## What is needed
Output the listing below in full, exactly as written.
*** Source material
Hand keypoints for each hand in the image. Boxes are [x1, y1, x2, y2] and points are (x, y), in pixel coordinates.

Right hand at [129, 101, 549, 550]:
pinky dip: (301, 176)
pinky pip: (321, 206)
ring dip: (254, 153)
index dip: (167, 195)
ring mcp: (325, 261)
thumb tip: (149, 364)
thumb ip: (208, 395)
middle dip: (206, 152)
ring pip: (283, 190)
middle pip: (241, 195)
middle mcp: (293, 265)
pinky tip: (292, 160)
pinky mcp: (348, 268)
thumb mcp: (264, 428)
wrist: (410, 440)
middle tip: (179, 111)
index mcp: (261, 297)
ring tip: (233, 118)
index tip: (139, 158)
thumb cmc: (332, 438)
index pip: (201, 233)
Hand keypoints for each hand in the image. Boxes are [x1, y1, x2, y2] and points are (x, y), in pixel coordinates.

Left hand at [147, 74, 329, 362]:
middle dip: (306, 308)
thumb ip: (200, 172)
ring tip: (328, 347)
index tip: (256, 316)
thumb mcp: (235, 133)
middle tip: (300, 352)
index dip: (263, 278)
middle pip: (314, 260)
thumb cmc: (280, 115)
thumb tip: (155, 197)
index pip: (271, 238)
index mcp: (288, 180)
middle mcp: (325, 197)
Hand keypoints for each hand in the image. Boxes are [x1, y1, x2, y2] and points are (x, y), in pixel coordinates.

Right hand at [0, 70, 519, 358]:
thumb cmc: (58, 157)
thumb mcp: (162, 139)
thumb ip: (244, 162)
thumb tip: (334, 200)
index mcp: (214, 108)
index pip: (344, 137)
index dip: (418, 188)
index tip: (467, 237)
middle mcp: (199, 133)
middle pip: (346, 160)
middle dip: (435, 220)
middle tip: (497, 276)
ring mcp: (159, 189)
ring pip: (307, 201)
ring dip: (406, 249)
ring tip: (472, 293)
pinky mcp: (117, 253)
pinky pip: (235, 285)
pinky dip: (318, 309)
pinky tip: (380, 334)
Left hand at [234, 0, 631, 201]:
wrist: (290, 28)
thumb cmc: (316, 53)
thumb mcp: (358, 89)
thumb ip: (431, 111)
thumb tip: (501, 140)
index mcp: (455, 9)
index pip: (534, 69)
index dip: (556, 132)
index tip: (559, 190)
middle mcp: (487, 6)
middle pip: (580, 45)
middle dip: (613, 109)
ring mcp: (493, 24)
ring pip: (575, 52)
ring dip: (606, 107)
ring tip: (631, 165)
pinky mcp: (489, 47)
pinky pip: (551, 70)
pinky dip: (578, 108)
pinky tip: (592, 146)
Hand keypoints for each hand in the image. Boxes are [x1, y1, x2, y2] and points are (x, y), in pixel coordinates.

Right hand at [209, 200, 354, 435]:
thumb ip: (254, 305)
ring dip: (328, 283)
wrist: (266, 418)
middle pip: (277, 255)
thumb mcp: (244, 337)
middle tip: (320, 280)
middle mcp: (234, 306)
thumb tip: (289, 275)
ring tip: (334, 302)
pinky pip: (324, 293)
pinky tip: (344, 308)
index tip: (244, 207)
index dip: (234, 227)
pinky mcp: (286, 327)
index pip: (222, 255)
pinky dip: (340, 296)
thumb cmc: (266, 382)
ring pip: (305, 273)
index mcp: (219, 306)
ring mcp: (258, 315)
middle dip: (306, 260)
******
## Exercise answer
Hand keypoints for each hand in the image. Boxes are [x1, y1, x2, y2] and points are (x, y), in pixel coordinates.

Right hand at [129, 101, 549, 550]:
pinky dip: (301, 176)
pinky pip: (321, 206)
ring dip: (254, 153)
index dip: (167, 195)
ring mcp: (325, 261)
thumb tip: (149, 364)
thumb ip: (208, 395)
middle dip: (206, 152)
ring pip: (283, 190)
middle pip: (241, 195)
middle mcp: (293, 265)
pinky tip: (292, 160)
pinky mcp: (348, 268)
thumb mcp: (264, 428)
wrist: (410, 440)
middle tip: (179, 111)
index mcp: (261, 297)
ring tip: (233, 118)
index tip: (139, 158)
thumb cmc: (332, 438)
index pip: (201, 233)
Hand keypoints for each hand in the image. Boxes are [x1, y1, x2, y2] and points are (x, y), in pixel coordinates.

Left hand at [147, 74, 329, 362]:
middle dip: (306, 308)
thumb ip: (200, 172)
ring tip: (328, 347)
index tip: (256, 316)
thumb mcp: (235, 133)
middle tip: (300, 352)
index dip: (263, 278)
middle pip: (314, 260)
thumb cmc: (280, 115)
thumb tip: (155, 197)
index pip: (271, 238)
index mcp: (288, 180)
middle mcp: (325, 197)
Hand keypoints for each hand in the image. Boxes are [x1, y1, x2, y2] and points are (x, y), in pixel coordinates.

Right hand at [0, 70, 519, 358]:
thumb cmc: (58, 157)
thumb mcp: (162, 139)
thumb ip: (244, 162)
thumb tip: (334, 200)
index mcp: (214, 108)
index pip: (344, 137)
index dip: (418, 188)
index tip: (467, 237)
middle mcp: (199, 133)
middle pip: (346, 160)
middle dip: (435, 220)
middle tip: (497, 276)
ring mcp: (159, 189)
ring pip: (307, 201)
ring dip: (406, 249)
ring tip: (472, 293)
pinky mcp: (117, 253)
pinky pip: (235, 285)
pinky dip: (318, 309)
pinky tip: (380, 334)
Left hand at [234, 0, 631, 201]:
wrist: (290, 28)
thumb cmc: (316, 53)
thumb mcp: (358, 89)
thumb ip: (431, 111)
thumb tip: (501, 140)
index mcp: (455, 9)
index pip: (534, 69)
index dip: (556, 132)
index tip: (559, 190)
middle mcp: (487, 6)
middle pip: (580, 45)
middle dip: (613, 109)
ring mcp: (493, 24)
ring pip: (575, 52)
ring dip: (606, 107)
ring tip: (631, 165)
pinky mcp: (489, 47)
pinky pip: (551, 70)
pinky dip: (578, 108)
pinky tip: (592, 146)
Hand keypoints for each hand in the image. Boxes are [x1, y1, x2, y2] and points are (x, y), in pixel coordinates.

Right hand at [209, 200, 354, 435]:
thumb ip: (254, 305)
ring dip: (328, 283)
wrist: (266, 418)
middle pip: (277, 255)
thumb mcp: (244, 337)
middle tip: (320, 280)
middle mcp: (234, 306)
thumb tip: (289, 275)
ring tip: (334, 302)
pinky pip: (324, 293)
pinky tip: (344, 308)
index tip: (244, 207)
index dip: (234, 227)
pinky mcp: (286, 327)
index pip: (222, 255)
pinky dip: (340, 296)
thumb cmc: (266, 382)
ring pip: (305, 273)
index mcp: (219, 306)
ring mcp: (258, 315)
middle dip: (306, 260)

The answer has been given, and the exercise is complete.